What makes it different is that it was designed for small scale, without compromising on security, availability, or cost efficiency. It can also scale without changes to firmware or data structure.
Architecture serves three constraints:
- Dashboards must load instantly, regardless of how much data exists.
- Operational costs at low data volume should also be low.
- Weather data cannot be lost.
Every structural decision flows from those.
The shape of the system
Section titled “The shape of the system”There are 4 distinct layers to this system:
- Device - an ESP32 microcontroller that sends weather data.
- Cloud - serverless services that receive the data from devices.
- Application - API server which serves user requests.

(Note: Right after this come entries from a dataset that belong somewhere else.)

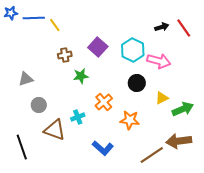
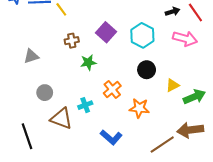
pink arrow: (159, 61) -> (185, 39), moved
gray triangle: (26, 79) -> (31, 56), moved

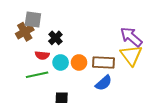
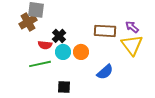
purple arrow: (131, 37) -> (132, 27), size x0.6
black cross: (55, 38) -> (59, 36), moved
brown rectangle: (104, 62) -> (105, 31), moved

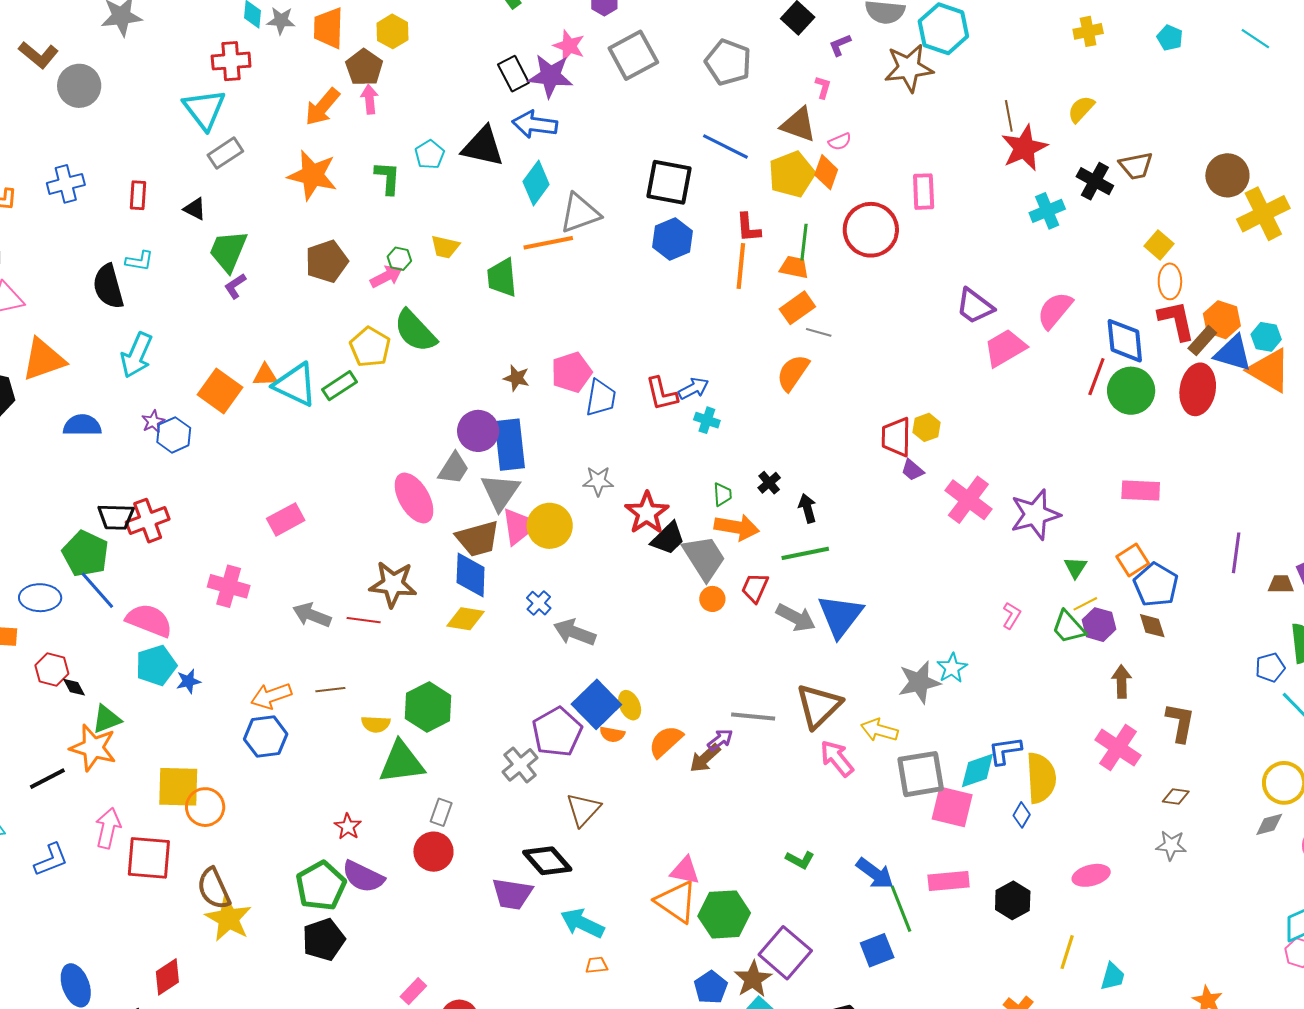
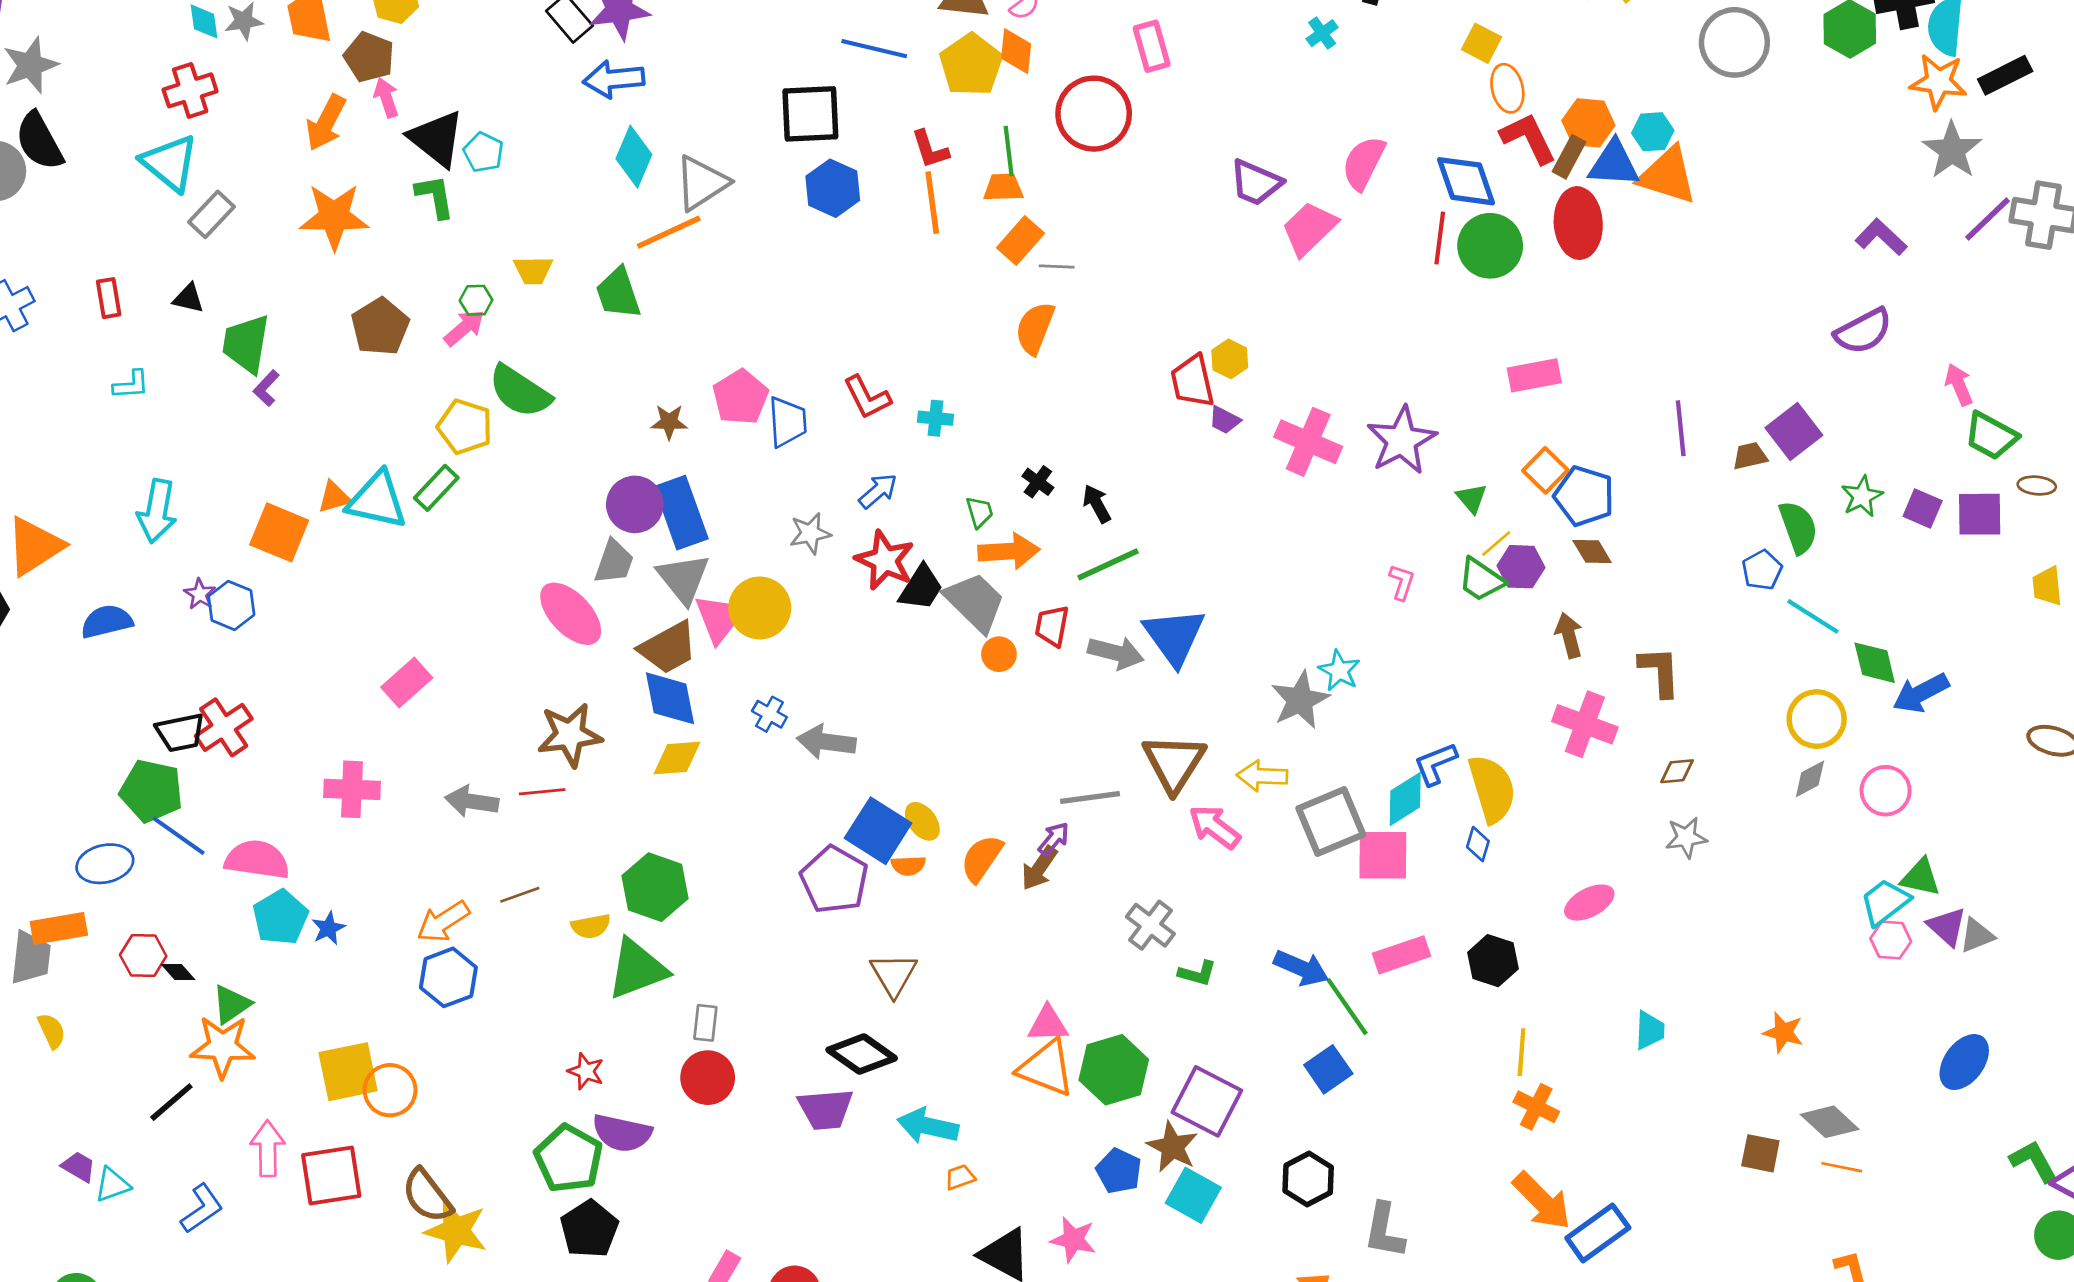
black triangle: (483, 147) -> (436, 139), moved, turned 39
cyan cross: (1047, 211) -> (1322, 33), size x0.7
black semicircle: (108, 286) -> (39, 141), moved
blue arrow: (693, 388) -> (878, 491), moved
gray cross: (520, 765) -> (1150, 925), moved
yellow line: (1067, 952) -> (1522, 1052), moved

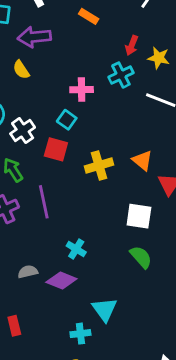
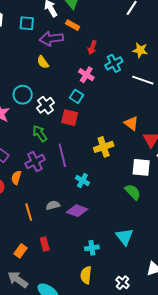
orange rectangle: (89, 16) -> (73, 25), moved
red arrow: (132, 45) -> (92, 47), moved
pink cross: (82, 90) -> (86, 75), turned 35
yellow cross: (99, 165) -> (104, 147), moved
white square: (139, 216) -> (141, 167), moved
cyan cross: (76, 249) -> (82, 181), moved
cyan triangle: (105, 309) -> (125, 237), moved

- User - owner of the device.
The cloud never initiates contact with anything. Devices push data in and go back to sleep. Users pull data out through the application.
You might wonder why the application isn't simply part of the cloud. The answer is cost. While cloud services are highly available (important requirement for weather data), they are also expensive to keep running. Everything that doesn't have to be in cloud, is handled by what I call "application" or an API server for user.
Complex writes, easy reads
Section titled “Complex writes, easy reads”Weather data by its nature accumulates forever. A single station reports every 30 minutes, giving us 17520 readings a year. Saving all of this data is not a problem, but reading it quickly is the biggest problem users will feel (slow dashboard).
Heavy Weather solves this issue by trading write complexity for read performance. Every incoming measurement is merged into buckets on write.
There are three types of aggregates: daily, weekly, and a special "latest" bucket. Daily and weekly are the main ones. This pre-aggregation makes reads simple. User asks for "what were temperatures in last week", server can ask for 7 daily aggregates, or 1 weekly if accuracy is not required.
Two databases
Section titled “Two databases”As a result of "application" being separated from cloud, there are two distinct databases: NoSQL database in cloud and relational database serving application.
With the idea of "everything that doesn't have to be in cloud, isn't", the system has two databases with no overlap.
NoSQL cloud database holds weather data and simple device registry for authorization (described in detail later). Relational database stores user data, additional metadata for each device like it's geographical location, device owner and everything needed to correctly display the data to user.
Two databases never communicate directly!